Recorded data:
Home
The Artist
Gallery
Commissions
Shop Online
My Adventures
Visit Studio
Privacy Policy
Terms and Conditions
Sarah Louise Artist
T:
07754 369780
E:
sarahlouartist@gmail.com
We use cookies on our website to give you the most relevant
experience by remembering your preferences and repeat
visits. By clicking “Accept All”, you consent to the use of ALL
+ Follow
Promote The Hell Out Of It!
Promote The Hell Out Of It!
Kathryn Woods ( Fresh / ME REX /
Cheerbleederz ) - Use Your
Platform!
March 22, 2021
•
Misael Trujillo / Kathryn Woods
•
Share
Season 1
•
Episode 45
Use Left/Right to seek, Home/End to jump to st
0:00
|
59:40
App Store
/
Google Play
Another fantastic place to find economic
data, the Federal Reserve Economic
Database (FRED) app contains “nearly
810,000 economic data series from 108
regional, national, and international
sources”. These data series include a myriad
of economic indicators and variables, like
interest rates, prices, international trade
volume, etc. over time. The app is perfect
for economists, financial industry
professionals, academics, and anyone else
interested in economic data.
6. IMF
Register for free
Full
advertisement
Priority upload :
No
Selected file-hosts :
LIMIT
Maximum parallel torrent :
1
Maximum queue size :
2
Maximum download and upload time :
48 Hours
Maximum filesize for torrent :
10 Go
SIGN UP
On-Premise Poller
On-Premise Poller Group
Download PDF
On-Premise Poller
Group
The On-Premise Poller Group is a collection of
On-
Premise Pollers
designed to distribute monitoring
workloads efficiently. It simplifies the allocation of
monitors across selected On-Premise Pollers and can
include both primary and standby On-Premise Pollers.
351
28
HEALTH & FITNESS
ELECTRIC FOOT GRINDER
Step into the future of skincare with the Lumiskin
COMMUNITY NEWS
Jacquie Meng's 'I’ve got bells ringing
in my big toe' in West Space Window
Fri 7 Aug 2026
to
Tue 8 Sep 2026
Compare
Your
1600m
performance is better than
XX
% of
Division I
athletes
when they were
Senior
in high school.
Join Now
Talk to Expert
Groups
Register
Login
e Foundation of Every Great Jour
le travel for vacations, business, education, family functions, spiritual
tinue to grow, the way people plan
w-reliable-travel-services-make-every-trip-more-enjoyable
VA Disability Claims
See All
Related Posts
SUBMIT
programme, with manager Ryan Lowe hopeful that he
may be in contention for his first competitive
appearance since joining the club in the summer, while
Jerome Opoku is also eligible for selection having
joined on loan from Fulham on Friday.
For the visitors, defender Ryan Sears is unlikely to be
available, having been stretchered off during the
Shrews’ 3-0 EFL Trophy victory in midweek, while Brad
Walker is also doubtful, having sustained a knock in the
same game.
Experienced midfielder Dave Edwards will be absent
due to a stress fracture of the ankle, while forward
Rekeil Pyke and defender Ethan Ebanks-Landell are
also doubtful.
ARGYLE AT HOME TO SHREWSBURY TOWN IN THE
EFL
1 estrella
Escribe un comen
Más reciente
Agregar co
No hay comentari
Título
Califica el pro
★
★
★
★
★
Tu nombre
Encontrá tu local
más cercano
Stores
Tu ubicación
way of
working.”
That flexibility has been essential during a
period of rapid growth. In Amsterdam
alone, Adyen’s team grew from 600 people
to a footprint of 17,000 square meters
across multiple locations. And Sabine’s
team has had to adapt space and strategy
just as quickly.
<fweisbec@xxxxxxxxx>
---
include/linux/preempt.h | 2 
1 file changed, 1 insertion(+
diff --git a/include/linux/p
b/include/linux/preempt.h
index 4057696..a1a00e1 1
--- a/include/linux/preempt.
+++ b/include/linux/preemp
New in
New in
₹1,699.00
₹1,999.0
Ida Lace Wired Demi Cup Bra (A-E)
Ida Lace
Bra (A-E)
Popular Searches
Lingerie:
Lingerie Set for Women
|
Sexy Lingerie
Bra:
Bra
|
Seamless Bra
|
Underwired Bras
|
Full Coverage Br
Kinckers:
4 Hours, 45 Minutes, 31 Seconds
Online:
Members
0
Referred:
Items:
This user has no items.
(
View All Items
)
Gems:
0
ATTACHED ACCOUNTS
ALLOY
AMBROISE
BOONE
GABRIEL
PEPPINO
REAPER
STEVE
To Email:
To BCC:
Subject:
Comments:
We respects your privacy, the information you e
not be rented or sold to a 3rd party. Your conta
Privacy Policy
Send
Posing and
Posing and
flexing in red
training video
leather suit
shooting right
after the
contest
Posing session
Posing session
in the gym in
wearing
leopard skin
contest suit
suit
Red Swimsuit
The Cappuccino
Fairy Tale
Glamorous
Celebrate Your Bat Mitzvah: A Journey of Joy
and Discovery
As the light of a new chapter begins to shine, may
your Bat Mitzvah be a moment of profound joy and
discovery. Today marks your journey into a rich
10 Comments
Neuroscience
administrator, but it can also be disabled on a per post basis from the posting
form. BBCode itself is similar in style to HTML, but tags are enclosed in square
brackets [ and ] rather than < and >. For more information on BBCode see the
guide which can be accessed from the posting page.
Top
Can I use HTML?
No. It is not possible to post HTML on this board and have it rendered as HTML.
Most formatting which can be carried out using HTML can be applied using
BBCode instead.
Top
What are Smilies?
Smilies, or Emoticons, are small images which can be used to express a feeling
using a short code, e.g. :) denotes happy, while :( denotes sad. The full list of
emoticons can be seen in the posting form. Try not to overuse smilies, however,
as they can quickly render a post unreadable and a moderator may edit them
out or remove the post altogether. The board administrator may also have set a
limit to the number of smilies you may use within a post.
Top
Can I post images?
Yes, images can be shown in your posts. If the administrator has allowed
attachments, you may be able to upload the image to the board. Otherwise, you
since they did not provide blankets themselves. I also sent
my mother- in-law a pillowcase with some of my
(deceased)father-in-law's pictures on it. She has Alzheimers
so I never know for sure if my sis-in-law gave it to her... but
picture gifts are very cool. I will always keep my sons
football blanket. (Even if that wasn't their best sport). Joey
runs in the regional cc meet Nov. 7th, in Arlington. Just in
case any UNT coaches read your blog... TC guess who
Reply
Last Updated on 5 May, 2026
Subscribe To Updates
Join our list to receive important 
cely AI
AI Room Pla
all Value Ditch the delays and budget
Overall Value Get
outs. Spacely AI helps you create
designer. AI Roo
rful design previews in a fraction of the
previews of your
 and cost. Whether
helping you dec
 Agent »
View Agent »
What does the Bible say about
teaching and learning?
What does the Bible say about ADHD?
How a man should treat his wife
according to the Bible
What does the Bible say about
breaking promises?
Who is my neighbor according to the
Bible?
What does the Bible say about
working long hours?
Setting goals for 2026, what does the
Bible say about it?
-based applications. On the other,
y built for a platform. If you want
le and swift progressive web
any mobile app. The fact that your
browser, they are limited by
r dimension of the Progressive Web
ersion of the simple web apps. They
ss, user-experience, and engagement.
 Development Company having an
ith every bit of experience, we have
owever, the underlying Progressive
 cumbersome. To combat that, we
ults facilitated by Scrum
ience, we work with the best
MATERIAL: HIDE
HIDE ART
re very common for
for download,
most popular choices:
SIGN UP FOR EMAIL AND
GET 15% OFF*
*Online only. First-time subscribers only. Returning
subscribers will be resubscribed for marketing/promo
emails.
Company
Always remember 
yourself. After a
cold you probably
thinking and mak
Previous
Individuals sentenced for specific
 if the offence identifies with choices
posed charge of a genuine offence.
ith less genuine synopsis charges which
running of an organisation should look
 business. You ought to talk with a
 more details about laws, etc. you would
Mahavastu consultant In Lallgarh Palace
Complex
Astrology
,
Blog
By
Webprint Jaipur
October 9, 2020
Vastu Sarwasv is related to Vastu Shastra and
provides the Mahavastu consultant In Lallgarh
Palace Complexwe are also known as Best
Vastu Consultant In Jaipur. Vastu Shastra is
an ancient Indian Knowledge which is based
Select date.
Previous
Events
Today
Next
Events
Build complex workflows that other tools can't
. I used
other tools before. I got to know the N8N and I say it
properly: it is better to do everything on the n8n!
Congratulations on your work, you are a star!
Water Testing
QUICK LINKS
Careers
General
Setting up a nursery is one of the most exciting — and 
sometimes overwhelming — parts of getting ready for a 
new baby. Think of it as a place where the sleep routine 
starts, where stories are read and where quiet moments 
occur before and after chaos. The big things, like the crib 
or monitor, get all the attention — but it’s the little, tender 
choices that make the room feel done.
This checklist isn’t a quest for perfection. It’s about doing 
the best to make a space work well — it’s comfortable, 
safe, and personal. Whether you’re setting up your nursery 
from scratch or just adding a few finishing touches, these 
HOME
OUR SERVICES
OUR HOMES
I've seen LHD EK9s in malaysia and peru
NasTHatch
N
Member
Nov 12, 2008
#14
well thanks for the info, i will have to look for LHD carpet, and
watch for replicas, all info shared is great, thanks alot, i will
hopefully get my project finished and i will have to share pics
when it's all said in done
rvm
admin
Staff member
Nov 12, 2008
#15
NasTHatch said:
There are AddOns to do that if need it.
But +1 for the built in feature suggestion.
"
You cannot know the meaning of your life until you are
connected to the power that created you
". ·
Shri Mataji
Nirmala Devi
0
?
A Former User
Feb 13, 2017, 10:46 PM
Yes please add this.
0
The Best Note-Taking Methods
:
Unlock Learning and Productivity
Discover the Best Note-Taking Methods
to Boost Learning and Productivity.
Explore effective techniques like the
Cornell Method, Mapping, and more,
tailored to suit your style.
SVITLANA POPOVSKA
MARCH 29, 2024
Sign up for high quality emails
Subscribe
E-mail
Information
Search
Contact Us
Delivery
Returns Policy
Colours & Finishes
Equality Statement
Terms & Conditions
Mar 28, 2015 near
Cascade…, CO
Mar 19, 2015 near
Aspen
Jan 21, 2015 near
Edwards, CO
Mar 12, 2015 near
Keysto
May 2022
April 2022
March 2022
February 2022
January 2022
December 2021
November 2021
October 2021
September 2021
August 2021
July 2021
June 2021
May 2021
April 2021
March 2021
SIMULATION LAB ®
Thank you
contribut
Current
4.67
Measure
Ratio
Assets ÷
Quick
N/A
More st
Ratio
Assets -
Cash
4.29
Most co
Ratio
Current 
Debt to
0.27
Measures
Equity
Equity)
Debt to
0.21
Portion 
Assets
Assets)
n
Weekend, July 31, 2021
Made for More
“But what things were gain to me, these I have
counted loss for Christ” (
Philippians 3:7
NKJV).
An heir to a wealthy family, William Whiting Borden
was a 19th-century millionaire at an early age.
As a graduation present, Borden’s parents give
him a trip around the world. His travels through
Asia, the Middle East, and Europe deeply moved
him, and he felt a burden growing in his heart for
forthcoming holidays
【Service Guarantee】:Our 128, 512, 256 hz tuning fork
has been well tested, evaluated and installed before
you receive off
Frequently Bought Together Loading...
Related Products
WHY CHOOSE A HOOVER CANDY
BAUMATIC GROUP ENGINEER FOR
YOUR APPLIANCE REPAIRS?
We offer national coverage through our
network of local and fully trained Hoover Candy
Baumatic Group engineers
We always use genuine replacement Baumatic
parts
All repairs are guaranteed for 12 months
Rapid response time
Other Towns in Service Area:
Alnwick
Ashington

WHAT IS EXPECTED
Duplicate the data word for word, from its first line through the line containing "le travel for", inclusive.

RESPONSE BOX
Home
The Artist
Gallery
Commissions
Shop Online
My Adventures
Visit Studio
Privacy Policy
Terms and Conditions
Sarah Louise Artist
T:
07754 369780
E:
sarahlouartist@gmail.com
We use cookies on our website to give you the most relevant
experience by remembering your preferences and repeat
visits. By clicking “Accept All”, you consent to the use of ALL
+ Follow
Promote The Hell Out Of It!
Promote The Hell Out Of It!
Kathryn Woods ( Fresh / ME REX /
Cheerbleederz ) - Use Your
Platform!
March 22, 2021
•
Misael Trujillo / Kathryn Woods
•
Share
Season 1
•
Episode 45
Use Left/Right to seek, Home/End to jump to st
0:00
|
59:40
App Store
/
Google Play
Another fantastic place to find economic
data, the Federal Reserve Economic
Database (FRED) app contains “nearly
810,000 economic data series from 108
regional, national, and international
sources”. These data series include a myriad
of economic indicators and variables, like
interest rates, prices, international trade
volume, etc. over time. The app is perfect
for economists, financial industry
professionals, academics, and anyone else
interested in economic data.
6. IMF
Register for free
Full
advertisement
Priority upload :
No
Selected file-hosts :
LIMIT
Maximum parallel torrent :
1
Maximum queue size :
2
Maximum download and upload time :
48 Hours
Maximum filesize for torrent :
10 Go
SIGN UP
On-Premise Poller
On-Premise Poller Group
Download PDF
On-Premise Poller
Group
The On-Premise Poller Group is a collection of
On-
Premise Pollers
designed to distribute monitoring
workloads efficiently. It simplifies the allocation of
monitors across selected On-Premise Pollers and can
include both primary and standby On-Premise Pollers.
351
28
HEALTH & FITNESS
ELECTRIC FOOT GRINDER
Step into the future of skincare with the Lumiskin
COMMUNITY NEWS
Jacquie Meng's 'I’ve got bells ringing
in my big toe' in West Space Window
Fri 7 Aug 2026
to
Tue 8 Sep 2026
Compare
Your
1600m
performance is better than
XX
% of
Division I
athletes
when they were
Senior
in high school.
Join Now
Talk to Expert
Groups
Register
Login
e Foundation of Every Great Jour
le travel for vacations, business, education, family functions, spiritual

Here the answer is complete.